22 December 2020
History group volunteer Anne Monaghan discusses Hogmanay traditions as we wave goodbye to 2020 and look forward to 2021:


Who remembers when Hogmanay involved “First Footing” and all the preparations done before that First Foot could be welcomed in? Nowadays this tradition has been largely forgotten. In place of the old traditions, gala dinners in hotels and street parties are the norm. Or watching the fireworks and celebrations from around the world on TV from the comfort of your sofa.






I well remember the house being “red” out, cleaned from top to bottom, windows shining. All in order to welcome in the coming New Year at the “Bells”. The last thing to be done was taking out the ashes of the fire.

You hoped your First Foot would be tall, dark and handsome and he would give you a lump of coal, some shortbread and of course bring a bottle. This was all considered good luck.  Of course, after the obligatory “Happy New Year” greetings (and kisses) a wee dram was given to warm up the visitor. Afterwards you had to have a dram from the visitors’ bottle. If you were lucky you would get plied with hot sausage rolls, soup and maybe Black Bun or Madeira cake before heading off to First Foot another neighbour or relative. Ohhh the late nights and early mornings that were had! And who could forget the steak pie dinner to soak up the excesses of the night before.

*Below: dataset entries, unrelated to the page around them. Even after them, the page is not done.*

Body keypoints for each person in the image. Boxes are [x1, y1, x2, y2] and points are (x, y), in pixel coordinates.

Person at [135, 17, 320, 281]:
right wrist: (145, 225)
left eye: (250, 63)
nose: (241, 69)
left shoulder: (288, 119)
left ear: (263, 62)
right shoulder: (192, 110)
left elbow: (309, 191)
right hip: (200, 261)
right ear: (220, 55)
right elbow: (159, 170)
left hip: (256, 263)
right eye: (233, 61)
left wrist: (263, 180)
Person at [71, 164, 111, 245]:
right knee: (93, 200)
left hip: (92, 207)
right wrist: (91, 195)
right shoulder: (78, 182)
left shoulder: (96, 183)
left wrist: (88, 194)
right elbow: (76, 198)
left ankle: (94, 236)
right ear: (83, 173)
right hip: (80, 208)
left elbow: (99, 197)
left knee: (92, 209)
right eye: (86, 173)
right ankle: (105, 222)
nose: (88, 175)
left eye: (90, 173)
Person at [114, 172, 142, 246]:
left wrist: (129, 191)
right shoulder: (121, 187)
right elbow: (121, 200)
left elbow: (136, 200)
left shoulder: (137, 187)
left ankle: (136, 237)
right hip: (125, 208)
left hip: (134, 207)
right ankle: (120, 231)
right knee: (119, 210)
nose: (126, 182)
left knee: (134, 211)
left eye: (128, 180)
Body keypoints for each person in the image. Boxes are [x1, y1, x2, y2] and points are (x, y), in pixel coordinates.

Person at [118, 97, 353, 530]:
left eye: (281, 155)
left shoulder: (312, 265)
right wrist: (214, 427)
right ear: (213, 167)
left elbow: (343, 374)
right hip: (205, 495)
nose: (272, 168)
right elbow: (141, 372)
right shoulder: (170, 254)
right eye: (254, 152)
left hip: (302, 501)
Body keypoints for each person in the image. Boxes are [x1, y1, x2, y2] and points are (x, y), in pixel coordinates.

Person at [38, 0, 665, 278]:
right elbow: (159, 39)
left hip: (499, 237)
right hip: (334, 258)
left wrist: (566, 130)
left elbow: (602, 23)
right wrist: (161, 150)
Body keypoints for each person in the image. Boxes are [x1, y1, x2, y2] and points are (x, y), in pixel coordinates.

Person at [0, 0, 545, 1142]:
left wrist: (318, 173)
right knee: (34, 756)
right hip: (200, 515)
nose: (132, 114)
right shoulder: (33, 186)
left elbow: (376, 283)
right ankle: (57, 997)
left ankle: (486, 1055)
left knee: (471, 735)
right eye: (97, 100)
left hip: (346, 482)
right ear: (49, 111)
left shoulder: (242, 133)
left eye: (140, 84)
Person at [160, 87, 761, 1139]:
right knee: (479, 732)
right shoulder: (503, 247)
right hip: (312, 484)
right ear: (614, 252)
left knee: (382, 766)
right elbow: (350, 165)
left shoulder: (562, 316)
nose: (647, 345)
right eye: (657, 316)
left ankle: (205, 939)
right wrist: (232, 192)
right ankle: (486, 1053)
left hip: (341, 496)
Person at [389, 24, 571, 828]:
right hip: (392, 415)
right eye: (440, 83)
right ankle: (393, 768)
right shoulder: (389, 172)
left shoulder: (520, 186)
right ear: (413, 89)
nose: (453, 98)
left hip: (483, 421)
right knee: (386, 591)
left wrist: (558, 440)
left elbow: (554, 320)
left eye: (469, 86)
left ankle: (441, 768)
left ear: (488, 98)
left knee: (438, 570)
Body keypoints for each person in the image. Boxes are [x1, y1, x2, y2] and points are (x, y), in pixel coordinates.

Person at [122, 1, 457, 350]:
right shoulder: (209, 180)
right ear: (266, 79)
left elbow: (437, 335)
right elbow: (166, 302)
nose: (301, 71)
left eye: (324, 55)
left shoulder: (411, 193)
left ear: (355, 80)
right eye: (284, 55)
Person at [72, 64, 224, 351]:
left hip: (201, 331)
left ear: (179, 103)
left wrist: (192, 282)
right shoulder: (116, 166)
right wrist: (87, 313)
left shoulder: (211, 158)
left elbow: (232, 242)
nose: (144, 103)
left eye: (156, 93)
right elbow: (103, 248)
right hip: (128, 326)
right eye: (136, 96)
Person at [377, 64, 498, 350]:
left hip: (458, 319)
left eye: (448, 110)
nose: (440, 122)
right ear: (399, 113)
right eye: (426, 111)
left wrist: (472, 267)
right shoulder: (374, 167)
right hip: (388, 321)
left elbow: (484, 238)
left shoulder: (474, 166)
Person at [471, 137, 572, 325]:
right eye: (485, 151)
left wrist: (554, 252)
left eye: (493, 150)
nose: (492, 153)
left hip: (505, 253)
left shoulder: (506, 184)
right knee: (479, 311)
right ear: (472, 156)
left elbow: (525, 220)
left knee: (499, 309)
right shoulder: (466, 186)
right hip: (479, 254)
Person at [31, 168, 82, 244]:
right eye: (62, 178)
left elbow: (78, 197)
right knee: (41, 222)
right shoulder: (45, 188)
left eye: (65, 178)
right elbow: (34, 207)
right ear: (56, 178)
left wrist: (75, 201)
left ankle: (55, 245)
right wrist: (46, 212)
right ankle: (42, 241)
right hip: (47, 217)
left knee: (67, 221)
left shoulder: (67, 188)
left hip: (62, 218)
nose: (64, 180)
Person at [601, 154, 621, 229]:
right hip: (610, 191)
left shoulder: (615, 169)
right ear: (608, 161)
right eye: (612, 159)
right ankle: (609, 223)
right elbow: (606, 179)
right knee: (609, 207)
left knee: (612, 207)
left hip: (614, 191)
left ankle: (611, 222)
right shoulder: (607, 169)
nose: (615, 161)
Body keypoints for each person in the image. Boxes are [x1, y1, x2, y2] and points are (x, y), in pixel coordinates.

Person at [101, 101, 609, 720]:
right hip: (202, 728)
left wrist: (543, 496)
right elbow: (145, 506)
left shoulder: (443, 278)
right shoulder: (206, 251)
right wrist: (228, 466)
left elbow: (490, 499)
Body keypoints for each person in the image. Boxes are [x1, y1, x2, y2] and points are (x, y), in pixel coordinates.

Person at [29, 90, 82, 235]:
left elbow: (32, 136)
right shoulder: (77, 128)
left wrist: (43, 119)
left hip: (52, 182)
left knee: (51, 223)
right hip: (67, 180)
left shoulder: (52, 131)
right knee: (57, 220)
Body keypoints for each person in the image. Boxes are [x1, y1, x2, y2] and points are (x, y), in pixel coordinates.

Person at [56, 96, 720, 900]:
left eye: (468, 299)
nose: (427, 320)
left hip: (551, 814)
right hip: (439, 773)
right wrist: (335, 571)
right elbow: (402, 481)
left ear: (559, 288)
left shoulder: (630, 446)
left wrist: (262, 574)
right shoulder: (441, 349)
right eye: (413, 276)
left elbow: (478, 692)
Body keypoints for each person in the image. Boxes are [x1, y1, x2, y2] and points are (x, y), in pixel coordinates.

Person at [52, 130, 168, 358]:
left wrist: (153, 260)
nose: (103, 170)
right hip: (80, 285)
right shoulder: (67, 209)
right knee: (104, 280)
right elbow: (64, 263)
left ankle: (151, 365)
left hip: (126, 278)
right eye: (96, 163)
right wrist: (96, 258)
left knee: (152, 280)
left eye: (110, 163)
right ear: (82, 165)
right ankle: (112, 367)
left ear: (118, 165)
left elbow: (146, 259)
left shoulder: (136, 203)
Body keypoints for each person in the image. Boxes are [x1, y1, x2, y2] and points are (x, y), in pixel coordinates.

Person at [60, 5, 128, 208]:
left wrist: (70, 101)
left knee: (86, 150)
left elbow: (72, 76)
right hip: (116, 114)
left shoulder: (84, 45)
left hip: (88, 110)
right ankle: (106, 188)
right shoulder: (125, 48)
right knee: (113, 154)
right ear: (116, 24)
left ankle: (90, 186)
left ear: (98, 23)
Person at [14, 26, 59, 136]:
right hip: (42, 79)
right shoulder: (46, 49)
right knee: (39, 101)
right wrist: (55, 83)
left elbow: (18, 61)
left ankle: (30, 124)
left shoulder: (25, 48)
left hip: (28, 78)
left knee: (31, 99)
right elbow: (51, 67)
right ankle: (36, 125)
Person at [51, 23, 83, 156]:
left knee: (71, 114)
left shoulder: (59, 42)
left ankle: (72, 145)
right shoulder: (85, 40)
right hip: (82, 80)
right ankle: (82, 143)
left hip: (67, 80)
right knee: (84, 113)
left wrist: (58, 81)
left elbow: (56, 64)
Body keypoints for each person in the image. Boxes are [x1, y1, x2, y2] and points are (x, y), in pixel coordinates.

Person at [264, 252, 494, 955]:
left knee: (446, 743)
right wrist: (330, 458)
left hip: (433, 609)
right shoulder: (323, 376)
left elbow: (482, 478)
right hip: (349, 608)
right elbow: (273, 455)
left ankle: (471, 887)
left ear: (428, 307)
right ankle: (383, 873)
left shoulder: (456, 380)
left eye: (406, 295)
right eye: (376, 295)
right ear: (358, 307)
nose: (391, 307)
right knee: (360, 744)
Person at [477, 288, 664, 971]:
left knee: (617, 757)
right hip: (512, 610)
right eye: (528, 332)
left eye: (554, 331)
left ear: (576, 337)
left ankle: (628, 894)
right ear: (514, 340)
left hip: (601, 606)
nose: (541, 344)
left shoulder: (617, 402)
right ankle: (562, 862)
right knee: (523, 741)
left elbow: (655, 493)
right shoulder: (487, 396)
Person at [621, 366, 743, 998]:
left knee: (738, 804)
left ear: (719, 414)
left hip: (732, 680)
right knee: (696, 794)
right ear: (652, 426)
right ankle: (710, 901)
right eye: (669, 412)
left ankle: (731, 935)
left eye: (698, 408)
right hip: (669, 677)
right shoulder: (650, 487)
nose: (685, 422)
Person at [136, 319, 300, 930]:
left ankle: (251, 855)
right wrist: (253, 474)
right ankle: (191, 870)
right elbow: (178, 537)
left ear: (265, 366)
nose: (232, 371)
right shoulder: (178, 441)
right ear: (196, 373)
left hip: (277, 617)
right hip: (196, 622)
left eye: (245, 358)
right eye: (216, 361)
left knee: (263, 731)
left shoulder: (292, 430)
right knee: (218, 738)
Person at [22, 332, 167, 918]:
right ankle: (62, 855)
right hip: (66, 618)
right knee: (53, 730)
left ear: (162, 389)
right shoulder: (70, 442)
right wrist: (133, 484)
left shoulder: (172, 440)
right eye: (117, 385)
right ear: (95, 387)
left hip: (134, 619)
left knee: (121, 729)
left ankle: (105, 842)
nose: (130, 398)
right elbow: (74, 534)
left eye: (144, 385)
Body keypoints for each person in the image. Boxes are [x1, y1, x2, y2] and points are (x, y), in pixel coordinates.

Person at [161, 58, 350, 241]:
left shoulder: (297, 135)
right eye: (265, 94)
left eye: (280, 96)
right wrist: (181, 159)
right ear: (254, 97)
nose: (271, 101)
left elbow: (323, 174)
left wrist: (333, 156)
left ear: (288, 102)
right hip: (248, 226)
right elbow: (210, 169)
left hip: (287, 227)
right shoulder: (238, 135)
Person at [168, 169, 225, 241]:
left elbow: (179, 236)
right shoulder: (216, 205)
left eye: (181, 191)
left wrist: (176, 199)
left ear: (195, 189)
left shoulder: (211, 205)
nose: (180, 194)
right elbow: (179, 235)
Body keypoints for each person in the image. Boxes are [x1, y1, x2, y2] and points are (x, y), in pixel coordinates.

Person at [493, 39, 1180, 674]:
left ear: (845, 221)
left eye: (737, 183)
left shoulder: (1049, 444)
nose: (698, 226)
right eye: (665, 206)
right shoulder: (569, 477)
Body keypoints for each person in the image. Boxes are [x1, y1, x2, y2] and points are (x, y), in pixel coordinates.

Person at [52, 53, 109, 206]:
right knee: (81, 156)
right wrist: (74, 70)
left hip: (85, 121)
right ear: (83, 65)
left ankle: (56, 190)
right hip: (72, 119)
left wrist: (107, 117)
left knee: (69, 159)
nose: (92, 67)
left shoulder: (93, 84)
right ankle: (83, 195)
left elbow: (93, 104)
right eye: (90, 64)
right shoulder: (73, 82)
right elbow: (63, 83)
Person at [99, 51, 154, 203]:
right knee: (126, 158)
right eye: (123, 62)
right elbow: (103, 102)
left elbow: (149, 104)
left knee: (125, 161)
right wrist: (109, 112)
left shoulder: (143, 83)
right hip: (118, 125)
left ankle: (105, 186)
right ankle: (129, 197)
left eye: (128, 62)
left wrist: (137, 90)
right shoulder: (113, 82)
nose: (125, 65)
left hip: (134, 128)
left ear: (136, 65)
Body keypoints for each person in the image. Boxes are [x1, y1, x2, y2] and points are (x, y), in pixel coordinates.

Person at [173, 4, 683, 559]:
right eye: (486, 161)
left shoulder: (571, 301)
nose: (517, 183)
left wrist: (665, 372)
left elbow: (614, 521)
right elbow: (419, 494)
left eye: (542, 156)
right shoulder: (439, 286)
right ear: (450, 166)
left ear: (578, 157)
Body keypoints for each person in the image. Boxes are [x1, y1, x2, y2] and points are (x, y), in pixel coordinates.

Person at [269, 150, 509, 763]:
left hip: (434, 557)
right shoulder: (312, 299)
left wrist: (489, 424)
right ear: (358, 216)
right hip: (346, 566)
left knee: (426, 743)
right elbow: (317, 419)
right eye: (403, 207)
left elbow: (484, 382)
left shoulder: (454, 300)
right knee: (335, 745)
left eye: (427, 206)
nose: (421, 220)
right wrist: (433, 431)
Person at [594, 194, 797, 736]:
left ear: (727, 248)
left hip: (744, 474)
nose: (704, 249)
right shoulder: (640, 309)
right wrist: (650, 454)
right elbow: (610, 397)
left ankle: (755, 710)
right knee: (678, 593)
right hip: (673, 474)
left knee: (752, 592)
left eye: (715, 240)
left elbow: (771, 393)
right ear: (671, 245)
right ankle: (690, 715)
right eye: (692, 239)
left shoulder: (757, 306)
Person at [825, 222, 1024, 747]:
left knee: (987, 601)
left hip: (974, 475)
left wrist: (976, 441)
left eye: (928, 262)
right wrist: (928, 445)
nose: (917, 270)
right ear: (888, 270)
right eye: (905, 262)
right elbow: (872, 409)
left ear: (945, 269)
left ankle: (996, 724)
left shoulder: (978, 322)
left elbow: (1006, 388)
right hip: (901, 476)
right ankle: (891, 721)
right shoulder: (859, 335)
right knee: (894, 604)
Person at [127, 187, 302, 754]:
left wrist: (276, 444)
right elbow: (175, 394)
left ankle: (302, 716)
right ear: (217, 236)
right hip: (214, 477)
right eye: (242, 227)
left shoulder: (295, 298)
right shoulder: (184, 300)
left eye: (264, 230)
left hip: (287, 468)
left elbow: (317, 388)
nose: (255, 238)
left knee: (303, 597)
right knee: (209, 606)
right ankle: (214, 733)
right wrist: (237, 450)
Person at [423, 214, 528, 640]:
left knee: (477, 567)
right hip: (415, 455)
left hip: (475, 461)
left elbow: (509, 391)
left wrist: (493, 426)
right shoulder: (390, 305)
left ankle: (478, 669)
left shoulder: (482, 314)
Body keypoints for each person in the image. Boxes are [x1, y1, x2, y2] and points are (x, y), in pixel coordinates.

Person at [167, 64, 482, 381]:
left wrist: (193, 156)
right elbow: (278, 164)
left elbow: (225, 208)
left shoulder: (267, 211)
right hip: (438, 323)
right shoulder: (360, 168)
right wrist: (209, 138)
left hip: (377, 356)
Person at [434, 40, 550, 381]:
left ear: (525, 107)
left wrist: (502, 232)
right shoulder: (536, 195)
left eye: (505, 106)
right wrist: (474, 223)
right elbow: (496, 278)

The traditions of Hogmanay go way back in the mists of time, some stemming from old Pagan times and the Mid Winter festival.  The “Redding” out of your home was to clear out the remains of the old year and bring in the fresh new one.  Out with the old and in with the new. Old superstitions surrounded the giving of salt (to cleanse the house and protect from evil spirits) as well as burning Juniper branches and smoking the rooms to banish spirits.


Clearing the fires ashes out to set a new one for midnight. The First footer’s gifts were all symbolic of Health, wealth, good luck and prosperity for the household.  Maybe where the saying “Lang may yer Lum reek” came from! Something to keep your fires burning for the year, something to eat and drink, keeping your larder full. As for the First Footer himself, some say it’s thought that the tall, dark and handsome goes back to the times of the Vikings. The presence of the fair or red head was unlucky as it was likely a Viking raider on your threshold! Who knew eh!

Hogmanay was more a Scottish celebration than elsewhere. Have you ever wondered why? Here’s the reason. It started with the Puritans when Oliver Cromwell banned Christmas celebrations in 1647. After the Restoration of the Crown in1660 this was lifted, however the Presbyterian Church in Scotland discouraged it. Christmas was still a working day here in Scotland. It was 1958 before it became a Public holiday.